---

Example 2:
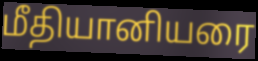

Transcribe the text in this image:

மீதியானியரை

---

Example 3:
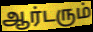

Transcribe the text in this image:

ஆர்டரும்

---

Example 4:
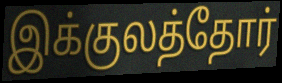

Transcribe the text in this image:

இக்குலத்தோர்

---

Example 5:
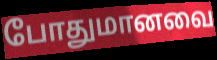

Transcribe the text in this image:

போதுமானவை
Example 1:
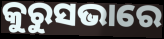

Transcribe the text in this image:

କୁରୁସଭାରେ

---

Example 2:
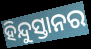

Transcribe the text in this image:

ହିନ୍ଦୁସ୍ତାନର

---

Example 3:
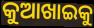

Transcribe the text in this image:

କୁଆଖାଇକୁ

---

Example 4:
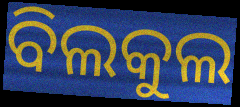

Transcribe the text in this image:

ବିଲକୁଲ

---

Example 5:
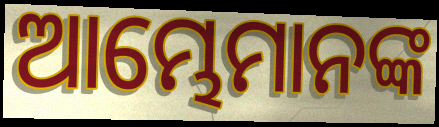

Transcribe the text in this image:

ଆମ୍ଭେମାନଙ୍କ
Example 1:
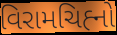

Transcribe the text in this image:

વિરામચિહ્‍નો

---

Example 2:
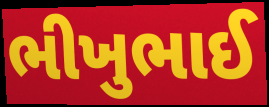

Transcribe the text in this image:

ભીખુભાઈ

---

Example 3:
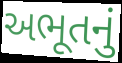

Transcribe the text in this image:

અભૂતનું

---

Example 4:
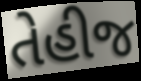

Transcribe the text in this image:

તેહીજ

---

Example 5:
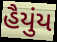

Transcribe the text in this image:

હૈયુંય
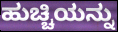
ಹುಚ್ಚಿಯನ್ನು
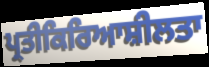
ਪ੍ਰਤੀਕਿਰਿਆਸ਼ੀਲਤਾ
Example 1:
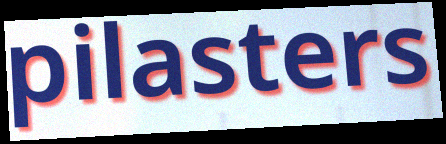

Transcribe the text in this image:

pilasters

Exercise instructions
Reproduce all entries without any change, and omit the pictures.

Output
---

Example 2:

Transcribe the text in this image:

மீதியானியரை

---

Example 3:

Transcribe the text in this image:

ஆர்டரும்

---

Example 4:

Transcribe the text in this image:

இக்குலத்தோர்

---

Example 5:

Transcribe the text in this image:

போதுமானவை
Example 1:

Transcribe the text in this image:

କୁରୁସଭାରେ

---

Example 2:

Transcribe the text in this image:

ହିନ୍ଦୁସ୍ତାନର

---

Example 3:

Transcribe the text in this image:

କୁଆଖାଇକୁ

---

Example 4:

Transcribe the text in this image:

ବିଲକୁଲ

---

Example 5:

Transcribe the text in this image:

ଆମ୍ଭେମାନଙ୍କ
Example 1:

Transcribe the text in this image:

વિરામચિહ્‍નો

---

Example 2:

Transcribe the text in this image:

ભીખુભાઈ

---

Example 3:

Transcribe the text in this image:

અભૂતનું

---

Example 4:

Transcribe the text in this image:

તેહીજ

---

Example 5:

Transcribe the text in this image:

હૈયુંય
ಹುಚ್ಚಿಯನ್ನು
ਪ੍ਰਤੀਕਿਰਿਆਸ਼ੀਲਤਾ
Example 1:

Transcribe the text in this image:

pilasters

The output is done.